The Dangote Group’s spokesman, Tony Chiejina,
has rebuffed any links between the Nigerian billionaire and the
companies. “I wish to state categorically that neither Aliko Dangote nor
Dangote Industries Ltd has any form of relationship with these alleged
four offshore companies [Paseo Trading Ltd, Petrowest S.A., SID Holdings
Corp, Chalmers Shipping Inc],” said Chiejina. “The Group has four
quoted companies on the Nigerian Stock Exchange and cannot afford to
tarnish our reputation or conduct our business in an unethical manner
given this profile.”
Despite such denials, however, the alleged
links are likely to raise questions for Dangote, whose group is
currently undertaking a $14 billion project to build an oil refinery in
Lagos that has been touted as the solution to Nigeria’s fuel crisis.

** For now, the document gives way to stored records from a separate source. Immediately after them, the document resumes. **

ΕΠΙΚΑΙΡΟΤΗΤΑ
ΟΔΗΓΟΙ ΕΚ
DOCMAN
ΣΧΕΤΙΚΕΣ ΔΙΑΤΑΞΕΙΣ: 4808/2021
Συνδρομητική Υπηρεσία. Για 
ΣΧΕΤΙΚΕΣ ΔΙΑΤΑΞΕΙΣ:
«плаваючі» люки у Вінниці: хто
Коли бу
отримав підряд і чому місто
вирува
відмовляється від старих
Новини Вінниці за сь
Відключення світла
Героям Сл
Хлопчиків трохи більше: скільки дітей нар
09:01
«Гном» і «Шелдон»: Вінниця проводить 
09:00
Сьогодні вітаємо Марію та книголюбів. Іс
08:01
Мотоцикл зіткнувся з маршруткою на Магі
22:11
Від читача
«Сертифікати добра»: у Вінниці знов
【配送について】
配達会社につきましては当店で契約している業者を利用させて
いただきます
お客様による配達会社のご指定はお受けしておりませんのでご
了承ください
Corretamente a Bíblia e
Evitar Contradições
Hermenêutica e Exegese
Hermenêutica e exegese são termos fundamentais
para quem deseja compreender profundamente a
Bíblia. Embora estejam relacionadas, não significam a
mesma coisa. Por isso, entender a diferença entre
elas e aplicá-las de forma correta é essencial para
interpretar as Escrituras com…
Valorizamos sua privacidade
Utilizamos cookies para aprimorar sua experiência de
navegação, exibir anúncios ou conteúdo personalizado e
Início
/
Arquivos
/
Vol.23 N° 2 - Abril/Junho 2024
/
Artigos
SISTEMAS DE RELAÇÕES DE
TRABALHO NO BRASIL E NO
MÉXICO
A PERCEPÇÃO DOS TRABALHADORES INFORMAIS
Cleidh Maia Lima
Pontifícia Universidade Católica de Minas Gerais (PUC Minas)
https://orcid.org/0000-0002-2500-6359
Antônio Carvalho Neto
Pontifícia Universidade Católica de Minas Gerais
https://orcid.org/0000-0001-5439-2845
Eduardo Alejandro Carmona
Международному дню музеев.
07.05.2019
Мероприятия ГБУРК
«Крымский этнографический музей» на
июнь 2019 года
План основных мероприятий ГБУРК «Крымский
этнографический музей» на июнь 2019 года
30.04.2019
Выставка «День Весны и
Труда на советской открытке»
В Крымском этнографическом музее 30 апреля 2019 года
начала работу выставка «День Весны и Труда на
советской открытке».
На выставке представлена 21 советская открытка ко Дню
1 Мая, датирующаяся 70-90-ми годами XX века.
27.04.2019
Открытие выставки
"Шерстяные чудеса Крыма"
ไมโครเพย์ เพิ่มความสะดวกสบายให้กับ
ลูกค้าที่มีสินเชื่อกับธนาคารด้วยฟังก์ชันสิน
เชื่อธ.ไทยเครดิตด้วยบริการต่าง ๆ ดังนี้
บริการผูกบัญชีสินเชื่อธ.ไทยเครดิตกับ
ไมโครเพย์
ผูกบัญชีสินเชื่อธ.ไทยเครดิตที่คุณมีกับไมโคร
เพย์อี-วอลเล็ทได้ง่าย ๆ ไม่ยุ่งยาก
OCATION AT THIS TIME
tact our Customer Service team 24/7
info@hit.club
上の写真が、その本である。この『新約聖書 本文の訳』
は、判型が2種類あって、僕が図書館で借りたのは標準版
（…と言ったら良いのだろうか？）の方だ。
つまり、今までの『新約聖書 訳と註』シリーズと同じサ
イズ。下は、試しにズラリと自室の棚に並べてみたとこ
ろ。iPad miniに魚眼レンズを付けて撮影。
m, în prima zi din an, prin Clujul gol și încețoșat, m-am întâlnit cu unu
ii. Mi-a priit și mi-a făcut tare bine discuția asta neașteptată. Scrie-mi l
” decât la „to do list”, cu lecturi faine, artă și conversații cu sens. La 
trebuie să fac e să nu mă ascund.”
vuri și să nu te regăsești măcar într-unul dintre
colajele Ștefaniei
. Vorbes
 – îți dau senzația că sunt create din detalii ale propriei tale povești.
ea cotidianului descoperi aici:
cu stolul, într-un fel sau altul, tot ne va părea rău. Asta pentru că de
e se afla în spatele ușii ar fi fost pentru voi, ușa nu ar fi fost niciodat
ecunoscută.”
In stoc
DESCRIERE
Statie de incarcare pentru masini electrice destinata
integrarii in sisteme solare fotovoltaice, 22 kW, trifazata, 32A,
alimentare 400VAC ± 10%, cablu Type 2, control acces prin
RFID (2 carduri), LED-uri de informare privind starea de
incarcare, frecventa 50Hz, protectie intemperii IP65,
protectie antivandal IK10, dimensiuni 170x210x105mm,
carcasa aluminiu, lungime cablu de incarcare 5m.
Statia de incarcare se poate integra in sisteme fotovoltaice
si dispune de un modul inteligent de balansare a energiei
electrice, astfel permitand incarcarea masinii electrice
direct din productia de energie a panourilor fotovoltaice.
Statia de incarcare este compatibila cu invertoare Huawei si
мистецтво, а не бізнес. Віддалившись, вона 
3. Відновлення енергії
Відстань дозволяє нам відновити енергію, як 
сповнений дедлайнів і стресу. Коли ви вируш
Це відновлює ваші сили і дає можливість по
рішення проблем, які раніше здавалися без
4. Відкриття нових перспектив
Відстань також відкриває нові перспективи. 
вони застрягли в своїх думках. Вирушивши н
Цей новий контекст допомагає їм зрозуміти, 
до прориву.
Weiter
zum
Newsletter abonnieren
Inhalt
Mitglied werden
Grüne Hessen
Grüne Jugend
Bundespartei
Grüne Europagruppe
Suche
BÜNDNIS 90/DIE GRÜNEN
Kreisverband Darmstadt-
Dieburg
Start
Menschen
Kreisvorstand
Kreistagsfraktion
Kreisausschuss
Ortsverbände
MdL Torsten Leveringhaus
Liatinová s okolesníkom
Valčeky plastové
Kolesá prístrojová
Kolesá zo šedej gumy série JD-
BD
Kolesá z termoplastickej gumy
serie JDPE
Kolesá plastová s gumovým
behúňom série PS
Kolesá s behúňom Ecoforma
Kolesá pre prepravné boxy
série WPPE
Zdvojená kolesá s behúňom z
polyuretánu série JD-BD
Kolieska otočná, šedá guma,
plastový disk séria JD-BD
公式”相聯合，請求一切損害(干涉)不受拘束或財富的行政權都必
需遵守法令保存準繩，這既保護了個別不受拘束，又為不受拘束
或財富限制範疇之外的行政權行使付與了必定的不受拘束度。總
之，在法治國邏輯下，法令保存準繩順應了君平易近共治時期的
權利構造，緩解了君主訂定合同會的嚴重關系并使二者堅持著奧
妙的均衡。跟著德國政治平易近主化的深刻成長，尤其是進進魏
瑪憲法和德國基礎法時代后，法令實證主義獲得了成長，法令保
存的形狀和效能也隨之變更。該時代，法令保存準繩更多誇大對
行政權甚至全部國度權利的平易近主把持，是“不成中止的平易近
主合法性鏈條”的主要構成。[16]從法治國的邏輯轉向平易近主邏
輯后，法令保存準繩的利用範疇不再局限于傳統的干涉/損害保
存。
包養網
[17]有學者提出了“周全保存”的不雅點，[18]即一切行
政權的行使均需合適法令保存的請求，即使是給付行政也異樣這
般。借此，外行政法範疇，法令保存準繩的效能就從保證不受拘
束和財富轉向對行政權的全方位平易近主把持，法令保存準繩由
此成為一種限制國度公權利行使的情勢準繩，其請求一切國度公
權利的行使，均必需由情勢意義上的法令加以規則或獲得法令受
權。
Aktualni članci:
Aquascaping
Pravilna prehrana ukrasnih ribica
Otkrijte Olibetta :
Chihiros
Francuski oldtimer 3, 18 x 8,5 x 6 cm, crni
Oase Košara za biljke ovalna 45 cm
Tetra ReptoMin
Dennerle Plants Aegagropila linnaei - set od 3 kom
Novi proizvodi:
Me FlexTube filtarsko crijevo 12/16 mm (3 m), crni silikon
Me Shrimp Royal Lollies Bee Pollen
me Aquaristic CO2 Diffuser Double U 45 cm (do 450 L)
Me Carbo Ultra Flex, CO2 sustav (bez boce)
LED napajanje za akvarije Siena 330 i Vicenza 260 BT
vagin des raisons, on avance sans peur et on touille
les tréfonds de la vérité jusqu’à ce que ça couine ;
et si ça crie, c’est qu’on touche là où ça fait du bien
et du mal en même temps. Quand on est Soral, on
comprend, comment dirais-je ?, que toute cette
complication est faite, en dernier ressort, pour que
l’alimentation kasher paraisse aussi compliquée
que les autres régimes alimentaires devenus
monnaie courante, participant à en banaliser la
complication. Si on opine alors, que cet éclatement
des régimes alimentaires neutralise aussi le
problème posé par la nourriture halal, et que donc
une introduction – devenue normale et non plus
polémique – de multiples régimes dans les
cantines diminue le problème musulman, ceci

Dangote was born in the northern Nigerian city of Kano and has previously expressed an interest in taking over English football club Arsenal.
He is held in high regard in Nigeria and aided the government’s
response to the Ebola virus, with his group donating $150 million in
2014 to stop the deadly virus spreading in the West African nation.
Dangote has, however, previously faced scrutiny following the Swiss Leaks scandal of February 2015.
A leak from HSBC’s Swiss subsidiary revealed that scores of
high-profile world figures were operating secretive accounts with the
bank to evade tax. Dangote was found to have opened an account
with HSBC’s Swiss arm in 2003 and the account was registered to a
company located in the British Virgin Islands, though it was never
proven that Dangote used the account to evade tax.